Fürs Parkhotel ist es seit 2014 der vierte. Der Restaurantführer 2018, der Freitag erscheint, weist ihn im Kreis Steinfurt als einzigen Spitzenkoch „mit Stern“ aus. „Ich habe mich wie ein Kind gefreut und ich bin wahnsinnig stolz auf mein Team. Denn das ist Mannschaftssport, kein Einzelsport“, sagte er am Mittwoch.

So ein Stern fällt natürlich nicht vom Himmel. „Es ist, als wenn ich jedes Jahr Abitur machen muss“, sagt der 57-Jährige. Die Inspektoren geben sich erst hinterher zu erkennen, wenn sie mitteilen, dass die Rechnung dem Gastro-Führer zugeschickt werden soll. Wann genau das war, wisse er auch nicht mehr, das spiele im Grunde auch keine Rolle, denn: „Es geht immer um das Eine: Jeden Gast glücklich machen.“ Nach dem Motto „Eine Wahl, keine Qual“ erwartet den Gast der Westfälischen Stube ein sieben Gänge umfassendes Menu, das der Sternekoch ebenso leidenschaftlich umschreibt wie er es zubereitet. Jeder einzelne der sieben Gänge ist ein eigenes Kapitel. Zum Beispiel „Kartoffelpüree und Sauerkraut mit Kassler“. Das klingt jetzt nicht spektakulär - und soll es auch gar nicht. Die Kunst des René Kalobius sollen die Gäste im Detail entdecken. Hinter jeder Komponente, so sein Anspruch, soll sich eine Überraschung verbergen. Sauerkraut, so sagt der Meister, muss dunkel sein, aromatisch und intensiv schmecken, bodenständig, „als wäre es von meiner Oma“. Oder das Kassler. Kassler ist nicht gleich Kassler. Jedenfalls nicht bei Kalobius. Seine „Schweinereien“, wie er es betont unkapriziös nennt, bezieht er von sich selber. In der Toskana stellt er nicht nur eigenes Olivenöl her (hierzu unser Sonderbericht auf der Seite Wirtschaftsreport), sondern er zieht auf sechs Hektar eigene Sattelschweine auf: selbstverständlich frei laufend und im Wald. Denn René Kalobius ist nicht nur Koch, sondern auch Landwirt - eine Leidenschaft, für die er zunehmend brennt.

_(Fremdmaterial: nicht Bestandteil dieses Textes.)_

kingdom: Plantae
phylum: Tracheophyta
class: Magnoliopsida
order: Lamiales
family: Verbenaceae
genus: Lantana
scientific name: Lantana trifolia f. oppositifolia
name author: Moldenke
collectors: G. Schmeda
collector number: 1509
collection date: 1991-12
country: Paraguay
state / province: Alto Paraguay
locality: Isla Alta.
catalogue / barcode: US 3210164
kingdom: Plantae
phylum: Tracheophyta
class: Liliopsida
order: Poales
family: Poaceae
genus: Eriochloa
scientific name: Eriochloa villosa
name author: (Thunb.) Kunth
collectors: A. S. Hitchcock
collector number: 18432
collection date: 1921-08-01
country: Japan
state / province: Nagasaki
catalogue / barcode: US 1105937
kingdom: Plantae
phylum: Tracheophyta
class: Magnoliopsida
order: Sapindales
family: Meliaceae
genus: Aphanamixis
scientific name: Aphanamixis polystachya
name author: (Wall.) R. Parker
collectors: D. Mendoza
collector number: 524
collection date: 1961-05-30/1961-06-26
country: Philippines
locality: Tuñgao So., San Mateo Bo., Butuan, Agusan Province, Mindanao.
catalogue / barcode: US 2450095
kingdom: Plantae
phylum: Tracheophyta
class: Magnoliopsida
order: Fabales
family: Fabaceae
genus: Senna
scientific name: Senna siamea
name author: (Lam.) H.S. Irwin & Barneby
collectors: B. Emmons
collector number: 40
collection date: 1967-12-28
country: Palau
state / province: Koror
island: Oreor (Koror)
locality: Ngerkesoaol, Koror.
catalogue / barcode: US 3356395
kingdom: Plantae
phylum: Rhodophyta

Wer nun meint, Kartoffelpüree plus Kassler, das müsste doch reichen für eine Mahlzeit, der sollte wissen, dass es in dieser Gourmet-Liga um Gaumenpoesie und nicht um die Bauanleitung fürs Billy-Regal geht. „Das Menu ist dann stimmig, wenn ich am Ende des Abends noch ein Wohlgefühl habe“, beschreibt Kalobius sein Verständnis. Soll heißen: Weder soll das Verlangen entstehen, sich mit vollem Bauch aufs nächste Sofa zu rollen, noch soll man hungrig die nächste Burger-Station ansteuern. Bei den Inspektoren scheint die Botschaft angekommen, dafür gab es den Stern und für das ganze Team am Dienstagabend eine kleine Feier.